------ RECORDS SUPPLIED ------
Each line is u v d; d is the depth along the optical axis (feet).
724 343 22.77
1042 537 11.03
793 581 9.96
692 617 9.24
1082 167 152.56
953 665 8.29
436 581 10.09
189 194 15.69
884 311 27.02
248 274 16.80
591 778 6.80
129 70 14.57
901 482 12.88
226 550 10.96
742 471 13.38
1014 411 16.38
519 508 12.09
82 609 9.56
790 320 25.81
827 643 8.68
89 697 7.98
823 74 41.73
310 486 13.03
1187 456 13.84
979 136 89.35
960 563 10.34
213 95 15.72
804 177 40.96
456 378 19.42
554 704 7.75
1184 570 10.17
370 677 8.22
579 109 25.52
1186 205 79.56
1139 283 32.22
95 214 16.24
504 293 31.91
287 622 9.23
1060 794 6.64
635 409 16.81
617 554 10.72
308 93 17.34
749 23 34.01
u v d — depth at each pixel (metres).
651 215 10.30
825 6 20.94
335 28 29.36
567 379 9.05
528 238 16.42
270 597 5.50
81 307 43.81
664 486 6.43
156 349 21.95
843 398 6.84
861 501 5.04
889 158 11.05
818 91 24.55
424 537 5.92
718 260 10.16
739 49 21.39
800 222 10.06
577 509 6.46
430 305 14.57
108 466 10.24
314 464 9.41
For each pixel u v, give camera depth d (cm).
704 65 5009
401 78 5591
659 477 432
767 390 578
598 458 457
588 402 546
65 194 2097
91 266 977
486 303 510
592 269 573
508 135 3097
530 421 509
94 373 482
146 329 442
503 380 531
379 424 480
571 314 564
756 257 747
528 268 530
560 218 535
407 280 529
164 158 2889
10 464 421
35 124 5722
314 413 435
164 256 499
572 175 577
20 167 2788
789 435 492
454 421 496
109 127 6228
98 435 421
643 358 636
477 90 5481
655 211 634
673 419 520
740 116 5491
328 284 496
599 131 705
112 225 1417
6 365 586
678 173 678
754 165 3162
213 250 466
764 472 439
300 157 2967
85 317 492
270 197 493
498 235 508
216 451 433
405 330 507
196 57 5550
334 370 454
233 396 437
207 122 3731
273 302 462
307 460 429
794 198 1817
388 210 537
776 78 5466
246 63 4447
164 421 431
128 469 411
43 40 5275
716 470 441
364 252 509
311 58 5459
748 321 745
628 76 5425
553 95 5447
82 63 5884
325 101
------
= ABOUT THIS EXERCISE =
Only the final stretch of the entries above is needed: print exactly the lines from the line containing "454 421 496" through the last one.

= RESPONSE FOR THIS EXERCISE =
454 421 496
109 127 6228
98 435 421
643 358 636
477 90 5481
655 211 634
673 419 520
740 116 5491
328 284 496
599 131 705
112 225 1417
6 365 586
678 173 678
754 165 3162
213 250 466
764 472 439
300 157 2967
85 317 492
270 197 493
498 235 508
216 451 433
405 330 507
196 57 5550
334 370 454
233 396 437
207 122 3731
273 302 462
307 460 429
794 198 1817
388 210 537
776 78 5466
246 63 4447
164 421 431
128 469 411
43 40 5275
716 470 441
364 252 509
311 58 5459
748 321 745
628 76 5425
553 95 5447
82 63 5884
325 101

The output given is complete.